In terms of acting, the film maintains a solid acting performance, with plenty of special effects on the side. The screenplay involving the victims of bombings is incredibly useful for creating an empathy for those killed. They were just minding their own business: the teens dancing, the adults drinking, and the people in the airport. After the bombings, the film takes a closer look at the still and dead bodies, where one gets to realize the gravity of the situation (innocent people died!). The music fit the general atmosphere of the film quite nicely, and for the most part the film focused on both the Colonel’s efforts to catch the FLN’s leaders and the FLN’s leaders’ lives during this period. The two forces are both in the narrative lens, and the viewer can see both sides doing separate actions.

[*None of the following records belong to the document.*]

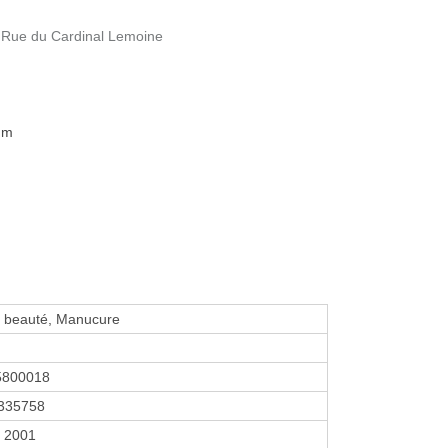
3 Rue du Cardinal Lemoine
 m
de beauté, Manucure
5800018
335758
r 2001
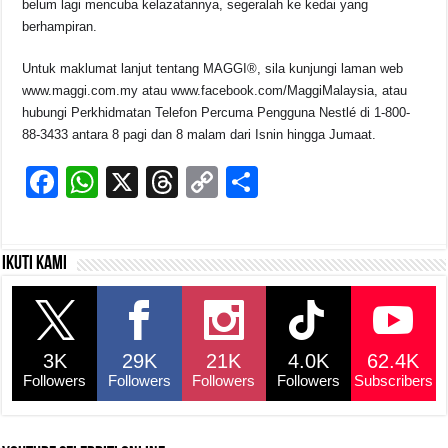
belum lagi mencuba kelazatannya, segeralah ke kedai yang
berhampiran.
Untuk maklumat lanjut tentang MAGGI®, sila kunjungi laman web
www.maggi.com.my atau www.facebook.com/MaggiMalaysia, atau
hubungi Perkhidmatan Telefon Percuma Pengguna Nestlé di 1-800-
88-3433 antara 8 pagi dan 8 malam dari Isnin hingga Jumaat.
F
W
X
T
C
S
a
h
hr
o
h
c
at
e
p
ar
Ikuti kami
e
s
a
y
e
b
A
d
Li
o
p
s
n
3K
29K
21K
4.0K
62.4K
o
p
k
Followers
Followers
Followers
Followers
Subscribers
k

As far as symbolism goes, the Colonel and the French symbolize Western authority, which allows for the theme of distrust of the inherent morality of Western Nations. Character development remains generally static, and characters don’t seem to change as much when compared to other movies. However, the character of the Colonel is blatantly visible by even a single viewing of the film: he shows little emotion or empathy. While the content of the film was highly interesting and very thought provoking, the black and white elements, constant subtitles, and low quality sound of the film would make the film less appealing to young people
While not a documentary, the film generally understands the majority of the history well. It does, however, give some things more emphasis than others. For example, the film basically denies that the FLN had any role whatsoever in Algerian independence, yet the violent protesting of the FLN could cause more people to think about independence more (propagate the idea). The film strongly describes the way to independence being one entirely of nonviolence, which makes the film good because it will most likely cause more revolutionaries to consider following the example of Algeria’s way to independence utilized at the end of the movie, causing less innocent deaths. This is also a weakness of the film because it basically removes any possibility of the use of force against an evil enemy. In the face of a cruel and unjust authority, nonviolent protesting does not always work as romanticized and idealistic as in The Battle of Algiers. The film does mainly orbit around facts, but this part seemed to give a viewpoint that belittles the actions of the FLN almost indefinitely.